Cant jokes
When orphans go to school, they can’t get parent pickup.
Why don't orphans call...
Because they can't call home.
Why do orphans hate baseball so much?
Because they can't run home.
Hey any riding with Biden fans out there?
I ran out of gas and could really use a ride so if one of ya'll can call me and pick me up that'd be great and I can't get gas because I only have 20 bucks which is like 1-5 and a half, help me please.
Lil Jimmy: Hey doc.
Doctor: Hi, sorry but I can’t see you anymore.
Lil Jimmy: Why?
Doctor: Because, Lil Jimmy, I’m a family doctor, you're an orphan.
Lil Jimmy: 👁👄👁🖕
Zion is so fat that his dick can't even fit in his wife's pussy.
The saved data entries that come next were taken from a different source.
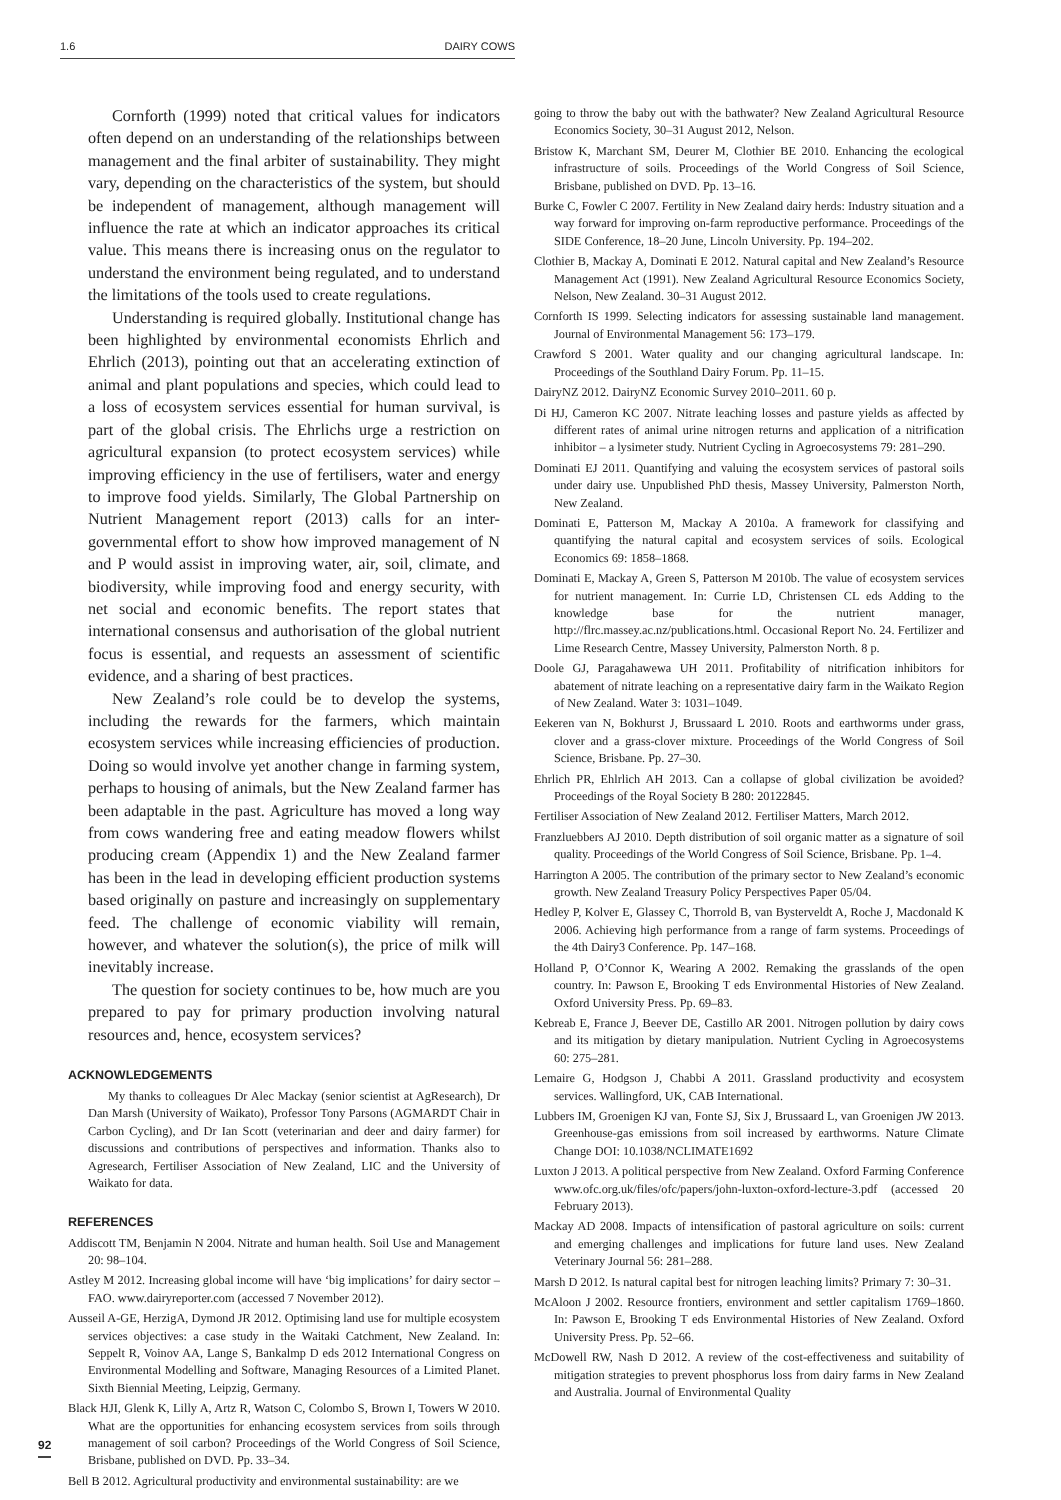1.6 DAIRY COWS
Cornforth (1999) noted that critical values for indicators often depend on an understanding of the relationships between management and the final arbiter of sustainability. They might vary, depending on the characteristics of the system, but should be independent of management, although management will influence the rate at which an indicator approaches its critical value. This means there is increasing onus on the regulator to understand the environment being regulated, and to understand the limitations of the tools used to create regulations.
Understanding is required globally. Institutional change has been highlighted by environmental economists Ehrlich and Ehrlich (2013), pointing out that an accelerating extinction of animal and plant populations and species, which could lead to a loss of ecosystem services essential for human survival, is part of the global crisis. The Ehrlichs urge a restriction on agricultural expansion (to protect ecosystem services) while improving efficiency in the use of fertilisers, water and energy to improve food yields. Similarly, The Global Partnership on Nutrient Management report (2013) calls for an inter-governmental effort to show how improved management of N and P would assist in improving water, air, soil, climate, and biodiversity, while improving food and energy security, with net social and economic benefits. The report states that international consensus and authorisation of the global nutrient focus is essential, and requests an assessment of scientific evidence, and a sharing of best practices.
New Zealand’s role could be to develop the systems, including the rewards for the farmers, which maintain ecosystem services while increasing efficiencies of production. Doing so would involve yet another change in farming system, perhaps to housing of animals, but the New Zealand farmer has been adaptable in the past. Agriculture has moved a long way from cows wandering free and eating meadow flowers whilst producing cream (Appendix 1) and the New Zealand farmer has been in the lead in developing efficient production systems based originally on pasture and increasingly on supplementary feed. The challenge of economic viability will remain, however, and whatever the solution(s), the price of milk will inevitably increase.
The question for society continues to be, how much are you prepared to pay for primary production involving natural resources and, hence, ecosystem services?
ACKNOWLEDGEMENTS
My thanks to colleagues Dr Alec Mackay (senior scientist at AgResearch), Dr Dan Marsh (University of Waikato), Professor Tony Parsons (AGMARDT Chair in Carbon Cycling), and Dr Ian Scott (veterinarian and deer and dairy farmer) for discussions and contributions of perspectives and information. Thanks also to Agresearch, Fertiliser Association of New Zealand, LIC and the University of Waikato for data.
REFERENCES
Addiscott TM, Benjamin N 2004. Nitrate and human health. Soil Use and Management 20: 98–104.
Astley M 2012. Increasing global income will have ‘big implications’ for dairy sector – FAO. www.dairyreporter.com (accessed 7 November 2012).
Ausseil A-GE, HerzigA, Dymond JR 2012. Optimising land use for multiple ecosystem services objectives: a case study in the Waitaki Catchment, New Zealand. In: Seppelt R, Voinov AA, Lange S, Bankalmp D eds 2012 International Congress on Environmental Modelling and Software, Managing Resources of a Limited Planet. Sixth Biennial Meeting, Leipzig, Germany.
Black HJI, Glenk K, Lilly A, Artz R, Watson C, Colombo S, Brown I, Towers W 2010. What are the opportunities for enhancing ecosystem services from soils through management of soil carbon? Proceedings of the World Congress of Soil Science, Brisbane, published on DVD. Pp. 33–34.
Bell B 2012. Agricultural productivity and environmental sustainability: are we
going to throw the baby out with the bathwater? New Zealand Agricultural Resource Economics Society, 30–31 August 2012, Nelson.
Bristow K, Marchant SM, Deurer M, Clothier BE 2010. Enhancing the ecological infrastructure of soils. Proceedings of the World Congress of Soil Science, Brisbane, published on DVD. Pp. 13–16.
Burke C, Fowler C 2007. Fertility in New Zealand dairy herds: Industry situation and a way forward for improving on-farm reproductive performance. Proceedings of the SIDE Conference, 18–20 June, Lincoln University. Pp. 194–202.
Clothier B, Mackay A, Dominati E 2012. Natural capital and New Zealand’s Resource Management Act (1991). New Zealand Agricultural Resource Economics Society, Nelson, New Zealand. 30–31 August 2012.
Cornforth IS 1999. Selecting indicators for assessing sustainable land management. Journal of Environmental Management 56: 173–179.
Crawford S 2001. Water quality and our changing agricultural landscape. In: Proceedings of the Southland Dairy Forum. Pp. 11–15.
DairyNZ 2012. DairyNZ Economic Survey 2010–2011. 60 p.
Di HJ, Cameron KC 2007. Nitrate leaching losses and pasture yields as affected by different rates of animal urine nitrogen returns and application of a nitrification inhibitor – a lysimeter study. Nutrient Cycling in Agroecosystems 79: 281–290.
Dominati EJ 2011. Quantifying and valuing the ecosystem services of pastoral soils under dairy use. Unpublished PhD thesis, Massey University, Palmerston North, New Zealand.
Dominati E, Patterson M, Mackay A 2010a. A framework for classifying and quantifying the natural capital and ecosystem services of soils. Ecological Economics 69: 1858–1868.
Dominati E, Mackay A, Green S, Patterson M 2010b. The value of ecosystem services for nutrient management. In: Currie LD, Christensen CL eds Adding to the knowledge base for the nutrient manager, http://flrc.massey.ac.nz/publications.html. Occasional Report No. 24. Fertilizer and Lime Research Centre, Massey University, Palmerston North. 8 p.
Doole GJ, Paragahawewa UH 2011. Profitability of nitrification inhibitors for abatement of nitrate leaching on a representative dairy farm in the Waikato Region of New Zealand. Water 3: 1031–1049.
Eekeren van N, Bokhurst J, Brussaard L 2010. Roots and earthworms under grass, clover and a grass-clover mixture. Proceedings of the World Congress of Soil Science, Brisbane. Pp. 27–30.
Ehrlich PR, Ehlrlich AH 2013. Can a collapse of global civilization be avoided? Proceedings of the Royal Society B 280: 20122845.
Fertiliser Association of New Zealand 2012. Fertiliser Matters, March 2012.
Franzluebbers AJ 2010. Depth distribution of soil organic matter as a signature of soil quality. Proceedings of the World Congress of Soil Science, Brisbane. Pp. 1–4.
Harrington A 2005. The contribution of the primary sector to New Zealand’s economic growth. New Zealand Treasury Policy Perspectives Paper 05/04.
Hedley P, Kolver E, Glassey C, Thorrold B, van Bysterveldt A, Roche J, Macdonald K 2006. Achieving high performance from a range of farm systems. Proceedings of the 4th Dairy3 Conference. Pp. 147–168.
Holland P, O’Connor K, Wearing A 2002. Remaking the grasslands of the open country. In: Pawson E, Brooking T eds Environmental Histories of New Zealand. Oxford University Press. Pp. 69–83.
Kebreab E, France J, Beever DE, Castillo AR 2001. Nitrogen pollution by dairy cows and its mitigation by dietary manipulation. Nutrient Cycling in Agroecosystems 60: 275–281.
Lemaire G, Hodgson J, Chabbi A 2011. Grassland productivity and ecosystem services. Wallingford, UK, CAB International.
Lubbers IM, Groenigen KJ van, Fonte SJ, Six J, Brussaard L, van Groenigen JW 2013. Greenhouse-gas emissions from soil increased by earthworms. Nature Climate Change DOI: 10.1038/NCLIMATE1692
Luxton J 2013. A political perspective from New Zealand. Oxford Farming Conference www.ofc.org.uk/files/ofc/papers/john-luxton-oxford-lecture-3.pdf (accessed 20 February 2013).
Mackay AD 2008. Impacts of intensification of pastoral agriculture on soils: current and emerging challenges and implications for future land uses. New Zealand Veterinary Journal 56: 281–288.
Marsh D 2012. Is natural capital best for nitrogen leaching limits? Primary 7: 30–31.
McAloon J 2002. Resource frontiers, environment and settler capitalism 1769–1860. In: Pawson E, Brooking T eds Environmental Histories of New Zealand. Oxford University Press. Pp. 52–66.
McDowell RW, Nash D 2012. A review of the cost-effectiveness and suitability of mitigation strategies to prevent phosphorus loss from dairy farms in New Zealand and Australia. Journal of Environmental Quality
92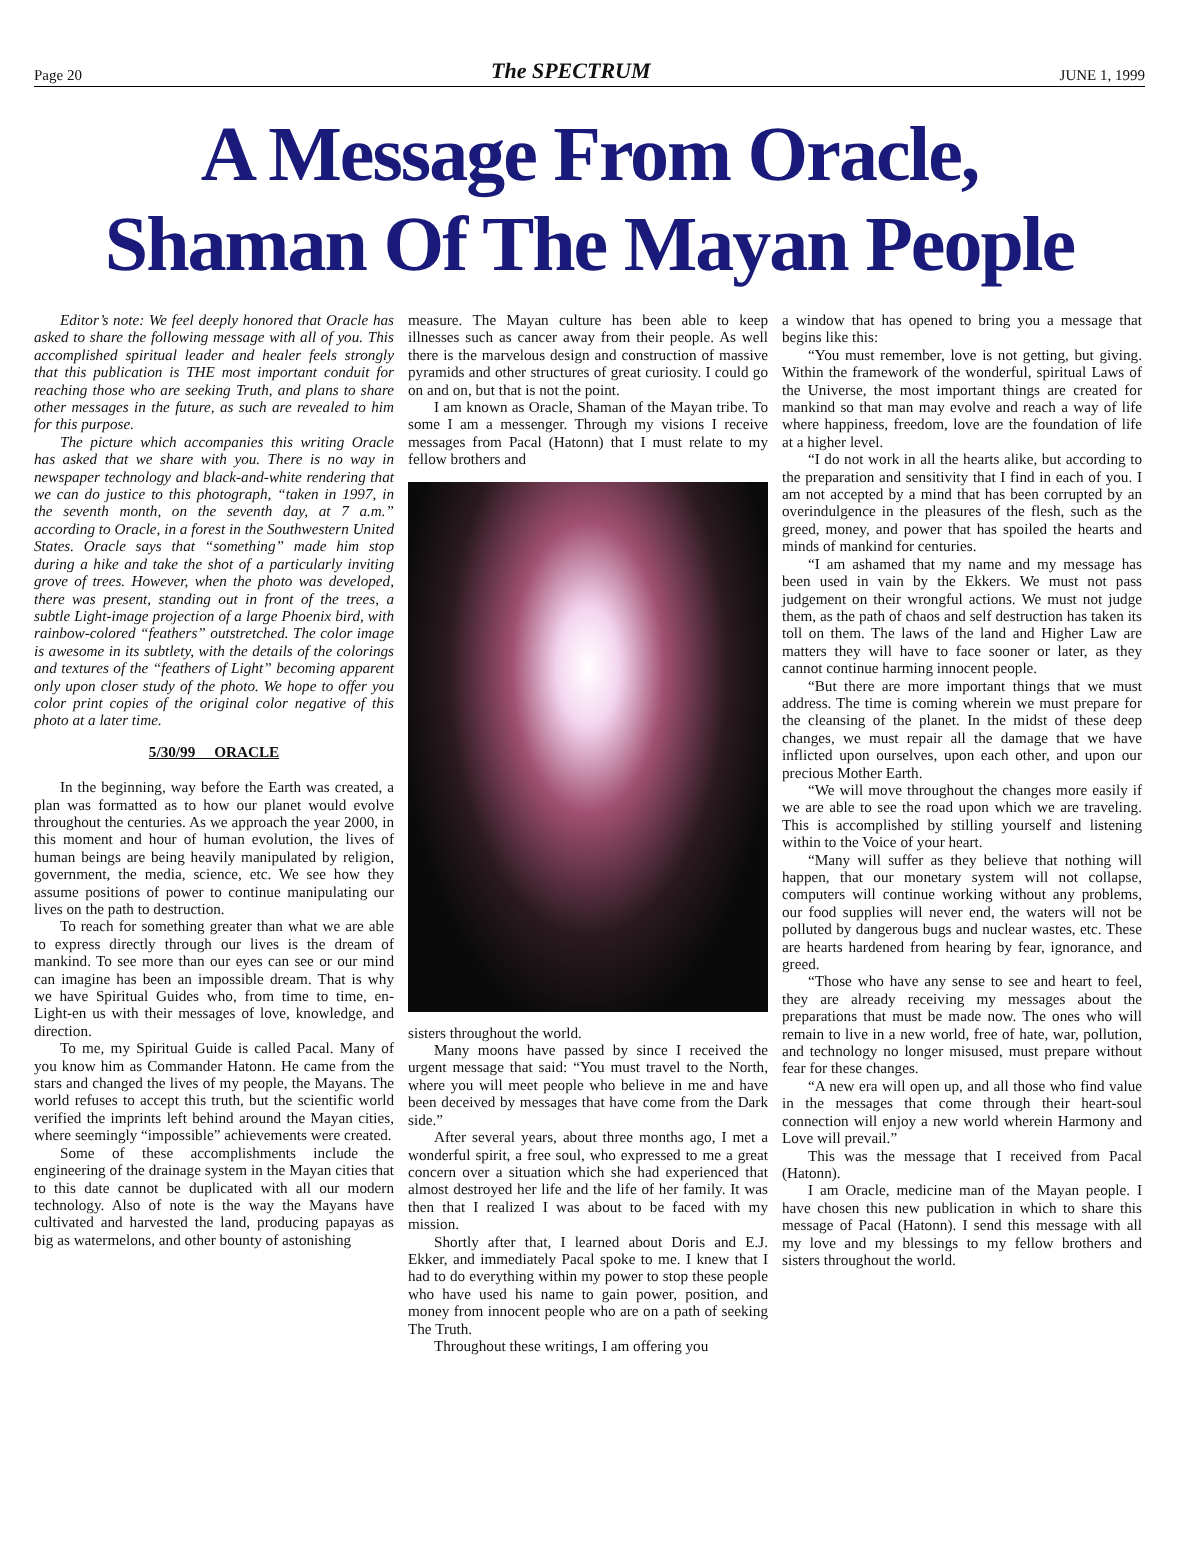Page 20 The SPECTRUM JUNE 1, 1999
A Message From Oracle,
Shaman Of The Mayan People
Editor’s note: We feel deeply honored that Oracle has asked to share the following message with all of you. This accomplished spiritual leader and healer feels strongly that this publication is THE most important conduit for reaching those who are seeking Truth, and plans to share other messages in the future, as such are revealed to him for this purpose.
The picture which accompanies this writing Oracle has asked that we share with you. There is no way in newspaper technology and black-and-white rendering that we can do justice to this photograph, “taken in 1997, in the seventh month, on the seventh day, at 7 a.m.” according to Oracle, in a forest in the Southwestern United States. Oracle says that “something” made him stop during a hike and take the shot of a particularly inviting grove of trees. However, when the photo was developed, there was present, standing out in front of the trees, a subtle Light-image projection of a large Phoenix bird, with rainbow-colored “feathers” outstretched. The color image is awesome in its subtlety, with the details of the colorings and textures of the “feathers of Light” becoming apparent only upon closer study of the photo. We hope to offer you color print copies of the original color negative of this photo at a later time.
5/30/99 ORACLE
In the beginning, way before the Earth was created, a plan was formatted as to how our planet would evolve throughout the centuries. As we approach the year 2000, in this moment and hour of human evolution, the lives of human beings are being heavily manipulated by religion, government, the media, science, etc. We see how they assume positions of power to continue manipulating our lives on the path to destruction.
To reach for something greater than what we are able to express directly through our lives is the dream of mankind. To see more than our eyes can see or our mind can imagine has been an impossible dream. That is why we have Spiritual Guides who, from time to time, en-Light-en us with their messages of love, knowledge, and direction.
To me, my Spiritual Guide is called Pacal. Many of you know him as Commander Hatonn. He came from the stars and changed the lives of my people, the Mayans. The world refuses to accept this truth, but the scientific world verified the imprints left behind around the Mayan cities, where seemingly “impossible” achievements were created.
Some of these accomplishments include the engineering of the drainage system in the Mayan cities that to this date cannot be duplicated with all our modern technology. Also of note is the way the Mayans have cultivated and harvested the land, producing papayas as big as watermelons, and other bounty of astonishing
measure. The Mayan culture has been able to keep illnesses such as cancer away from their people. As well there is the marvelous design and construction of massive pyramids and other structures of great curiosity. I could go on and on, but that is not the point.
I am known as Oracle, Shaman of the Mayan tribe. To some I am a messenger. Through my visions I receive messages from Pacal (Hatonn) that I must relate to my fellow brothers and
sisters throughout the world.
Many moons have passed by since I received the urgent message that said: “You must travel to the North, where you will meet people who believe in me and have been deceived by messages that have come from the Dark side.”
After several years, about three months ago, I met a wonderful spirit, a free soul, who expressed to me a great concern over a situation which she had experienced that almost destroyed her life and the life of her family. It was then that I realized I was about to be faced with my mission.
Shortly after that, I learned about Doris and E.J. Ekker, and immediately Pacal spoke to me. I knew that I had to do everything within my power to stop these people who have used his name to gain power, position, and money from innocent people who are on a path of seeking The Truth.
Throughout these writings, I am offering you
a window that has opened to bring you a message that begins like this:
“You must remember, love is not getting, but giving. Within the framework of the wonderful, spiritual Laws of the Universe, the most important things are created for mankind so that man may evolve and reach a way of life where happiness, freedom, love are the foundation of life at a higher level.
“I do not work in all the hearts alike, but according to the preparation and sensitivity that I find in each of you. I am not accepted by a mind that has been corrupted by an overindulgence in the pleasures of the flesh, such as the greed, money, and power that has spoiled the hearts and minds of mankind for centuries.
“I am ashamed that my name and my message has been used in vain by the Ekkers. We must not pass judgement on their wrongful actions. We must not judge them, as the path of chaos and self destruction has taken its toll on them. The laws of the land and Higher Law are matters they will have to face sooner or later, as they cannot continue harming innocent people.
“But there are more important things that we must address. The time is coming wherein we must prepare for the cleansing of the planet. In the midst of these deep changes, we must repair all the damage that we have inflicted upon ourselves, upon each other, and upon our precious Mother Earth.
“We will move throughout the changes more easily if we are able to see the road upon which we are traveling. This is accomplished by stilling yourself and listening within to the Voice of your heart.
“Many will suffer as they believe that nothing will happen, that our monetary system will not collapse, computers will continue working without any problems, our food supplies will never end, the waters will not be polluted by dangerous bugs and nuclear wastes, etc. These are hearts hardened from hearing by fear, ignorance, and greed.
“Those who have any sense to see and heart to feel, they are already receiving my messages about the preparations that must be made now. The ones who will remain to live in a new world, free of hate, war, pollution, and technology no longer misused, must prepare without fear for these changes.
“A new era will open up, and all those who find value in the messages that come through their heart-soul connection will enjoy a new world wherein Harmony and Love will prevail.”
This was the message that I received from Pacal (Hatonn).
I am Oracle, medicine man of the Mayan people. I have chosen this new publication in which to share this message of Pacal (Hatonn). I send this message with all my love and my blessings to my fellow brothers and sisters throughout the world.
Why can't orphans play baseball?
Because they can't find home.
Why can't orphans ever get a car? Because they don't have a birth certificate.
Do you know why orphans can't get married? Because they will never get their parents' blessing.
Why can't emos come out of the closet to their parents?
Because they won't be there to stick around.
Why can't Heaven and Hell ever be one 2nd paradise?
Heaven always has 5-star reviews.
What makes Stephen Hawking and your dumped girlfriend similar?
They can't stand up for themselves.
I can't spell. Spell. Pels. Slepe. Spell. Ellpas[a[dpa[pw[paew[pfopaojf[apdkoc[asndcsdokd Fkuc.
Why can't the cheetah play hide and seek? Because he's always spotted.
I saw one kid in a game. He went, "I love you, tree!" He was dumb as cant tell, sorry.
Your life can't be a joke; a joke has meaning.
Yo mama so fat, she can’t even fit on the rainbow.
Why can’t orphans play baseball?
Because they have no home to run to, lmao.
Why can’t orphans play baseball?
Because they didn’t have a home.
Why can't orphans play baseball?
Because they have no home to run to!